What's the price tag on one?


----------



## rusak (Sep 20, 2008)

3" $177
4" $239

I think it's too much money for what it is. That is why I'm asking to see if anyone had tried them.


----------



## DesertOkie (Jul 15, 2011)

They would rock for pulp stoppages.


----------



## ShaneP (Nov 20, 2011)

I own a 3" and it works great ! They are pricey though. I just always check the screw for tightness and wear , don't want to lose that sucker in the drain.


----------



## rusak (Sep 20, 2008)

ShaneP said:


> I own a 3" and it works great ! They are pricey though. I just always check the screw for tightness and wear , don't want to lose that sucker in the drain.


Have you used it against heavy roots? 
What size cable are you using the blade with?


----------



## Epox (Sep 19, 2010)

I just happened to buy the 2" today. I've never used one either but for the price I hope it is worth it. Feedback would be appreciated.


----------



## rusak (Sep 20, 2008)

I'll wait for your feedback before I pull the trigger. 
If you don't mind keep us updated.


----------



## Redwood (Sep 8, 2008)

Looks like they would be great for getting stuck with... :laughing:


----------



## ShaneP (Nov 20, 2011)

I run 5/8" cable on a speedrooter 91 with my 3". To date no problems with it, I have not used it on heavy roots though.


----------



## ChrisConnor (Dec 31, 2009)

ShaneP said:


> I run 5/8" cable on a speedrooter 91 with my 3". To date no problems with it, I have not used it on heavy roots though.


Anything with that much engineering and price tag better do pretty darn well against anything.


----------



## SewerRatz (Apr 25, 2009)

ChrisConnor said:


> Anything with that much engineering and price tag better do pretty darn well against anything.

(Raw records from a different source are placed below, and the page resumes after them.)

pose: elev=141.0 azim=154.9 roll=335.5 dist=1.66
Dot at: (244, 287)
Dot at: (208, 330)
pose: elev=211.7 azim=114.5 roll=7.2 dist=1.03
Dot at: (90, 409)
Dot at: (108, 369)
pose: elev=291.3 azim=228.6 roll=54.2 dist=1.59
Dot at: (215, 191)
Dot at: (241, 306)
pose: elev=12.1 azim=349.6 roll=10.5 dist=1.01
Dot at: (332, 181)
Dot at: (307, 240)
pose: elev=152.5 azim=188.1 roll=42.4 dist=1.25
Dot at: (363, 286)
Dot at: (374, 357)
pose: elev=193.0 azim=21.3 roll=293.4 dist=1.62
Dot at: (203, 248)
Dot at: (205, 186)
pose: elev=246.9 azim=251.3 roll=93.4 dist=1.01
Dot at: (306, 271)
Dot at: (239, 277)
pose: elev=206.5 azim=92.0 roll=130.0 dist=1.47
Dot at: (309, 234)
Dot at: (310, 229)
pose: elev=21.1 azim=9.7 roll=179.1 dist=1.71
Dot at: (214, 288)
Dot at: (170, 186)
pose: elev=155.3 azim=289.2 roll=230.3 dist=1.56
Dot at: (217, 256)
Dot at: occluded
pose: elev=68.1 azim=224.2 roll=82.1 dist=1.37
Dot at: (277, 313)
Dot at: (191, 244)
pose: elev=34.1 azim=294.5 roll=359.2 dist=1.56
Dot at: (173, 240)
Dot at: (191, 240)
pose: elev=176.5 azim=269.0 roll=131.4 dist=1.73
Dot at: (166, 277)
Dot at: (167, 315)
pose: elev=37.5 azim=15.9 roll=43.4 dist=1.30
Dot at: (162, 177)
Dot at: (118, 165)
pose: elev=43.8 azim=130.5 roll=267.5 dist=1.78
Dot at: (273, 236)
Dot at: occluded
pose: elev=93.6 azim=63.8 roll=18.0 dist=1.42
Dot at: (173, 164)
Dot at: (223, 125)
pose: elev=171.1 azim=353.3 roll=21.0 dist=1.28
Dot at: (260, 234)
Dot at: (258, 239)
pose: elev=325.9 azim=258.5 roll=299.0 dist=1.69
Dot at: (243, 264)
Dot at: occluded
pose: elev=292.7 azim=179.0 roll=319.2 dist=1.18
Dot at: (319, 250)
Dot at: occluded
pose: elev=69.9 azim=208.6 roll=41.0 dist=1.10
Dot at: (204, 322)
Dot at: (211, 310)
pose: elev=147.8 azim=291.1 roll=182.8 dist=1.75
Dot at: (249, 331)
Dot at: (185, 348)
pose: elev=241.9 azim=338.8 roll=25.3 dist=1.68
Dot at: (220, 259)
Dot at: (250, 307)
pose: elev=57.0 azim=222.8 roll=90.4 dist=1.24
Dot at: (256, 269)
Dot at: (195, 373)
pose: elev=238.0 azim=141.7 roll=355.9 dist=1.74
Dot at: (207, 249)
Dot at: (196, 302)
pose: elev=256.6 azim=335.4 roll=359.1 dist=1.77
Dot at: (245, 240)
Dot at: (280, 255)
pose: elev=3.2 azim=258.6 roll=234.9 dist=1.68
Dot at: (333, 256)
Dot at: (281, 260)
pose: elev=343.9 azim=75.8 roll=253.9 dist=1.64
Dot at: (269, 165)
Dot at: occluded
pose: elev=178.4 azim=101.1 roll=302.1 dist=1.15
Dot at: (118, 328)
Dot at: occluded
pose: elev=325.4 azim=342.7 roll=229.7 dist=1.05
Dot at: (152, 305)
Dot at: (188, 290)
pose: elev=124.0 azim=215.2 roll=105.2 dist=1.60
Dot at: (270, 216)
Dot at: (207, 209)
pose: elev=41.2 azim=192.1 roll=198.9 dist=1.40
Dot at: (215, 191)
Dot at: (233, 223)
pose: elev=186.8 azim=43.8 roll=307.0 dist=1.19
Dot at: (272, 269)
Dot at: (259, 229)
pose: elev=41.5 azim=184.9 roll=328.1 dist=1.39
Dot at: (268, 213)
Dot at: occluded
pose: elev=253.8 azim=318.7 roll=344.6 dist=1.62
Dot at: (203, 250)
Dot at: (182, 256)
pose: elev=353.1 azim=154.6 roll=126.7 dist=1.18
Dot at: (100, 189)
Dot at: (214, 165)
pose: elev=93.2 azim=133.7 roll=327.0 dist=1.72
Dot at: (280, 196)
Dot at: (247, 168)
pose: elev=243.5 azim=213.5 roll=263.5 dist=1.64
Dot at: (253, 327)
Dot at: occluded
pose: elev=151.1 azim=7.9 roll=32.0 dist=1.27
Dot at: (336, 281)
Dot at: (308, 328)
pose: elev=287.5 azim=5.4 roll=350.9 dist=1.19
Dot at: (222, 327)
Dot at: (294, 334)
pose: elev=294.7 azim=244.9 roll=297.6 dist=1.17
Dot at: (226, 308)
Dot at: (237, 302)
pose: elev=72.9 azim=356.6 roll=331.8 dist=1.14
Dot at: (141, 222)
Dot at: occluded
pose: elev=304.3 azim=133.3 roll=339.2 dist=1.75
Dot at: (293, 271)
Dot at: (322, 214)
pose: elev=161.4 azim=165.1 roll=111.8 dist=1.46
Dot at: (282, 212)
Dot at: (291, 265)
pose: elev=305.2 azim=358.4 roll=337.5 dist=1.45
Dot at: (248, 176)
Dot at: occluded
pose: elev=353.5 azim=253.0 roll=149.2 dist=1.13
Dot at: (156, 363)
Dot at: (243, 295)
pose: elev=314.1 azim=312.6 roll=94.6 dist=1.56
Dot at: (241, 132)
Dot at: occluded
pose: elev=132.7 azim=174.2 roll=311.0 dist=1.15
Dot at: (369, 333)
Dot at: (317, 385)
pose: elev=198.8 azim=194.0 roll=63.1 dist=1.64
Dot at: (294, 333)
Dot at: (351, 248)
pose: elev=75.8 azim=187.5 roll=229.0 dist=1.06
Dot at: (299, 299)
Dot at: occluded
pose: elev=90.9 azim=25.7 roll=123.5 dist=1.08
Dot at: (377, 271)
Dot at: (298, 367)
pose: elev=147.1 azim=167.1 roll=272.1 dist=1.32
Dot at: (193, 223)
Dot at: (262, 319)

That style cutter been around for years. Its a tulip cutter, my dad has one that is 40+ years old.


----------



## ChrisConnor (Dec 31, 2009)

SewerRatz said:


> That style cutter been around for years. Its a tulip cutter, my dad has one that is 40+ years old.


Yeah, I think I remember Flexible Plumbertool having it in their catalog long ago. Well, it wasn't a catalog, I had a bunch of products pages stapled together on one corner, but the same idea.

I have a bunch of those old things, somewhere, including some sales stuff from the seventies when some big sled machines was only about 4-500 bucks.


----------



## dave-k (Apr 11, 2012)

The work great and definitely get the job done, but are pricey.


----------



## AssTyme (May 15, 2010)

dave-k said:


> The work great and definitely get the job done, but are pricey.




Really ? What have you used it on ?


----------



## BuckeyeBowhunte (May 4, 2011)

i know a guy who has one of these. Loves them for grease and soft blockages that are notorious for "healing" behind the cutter.

i like my cart jetter for those kinda jobs.


----------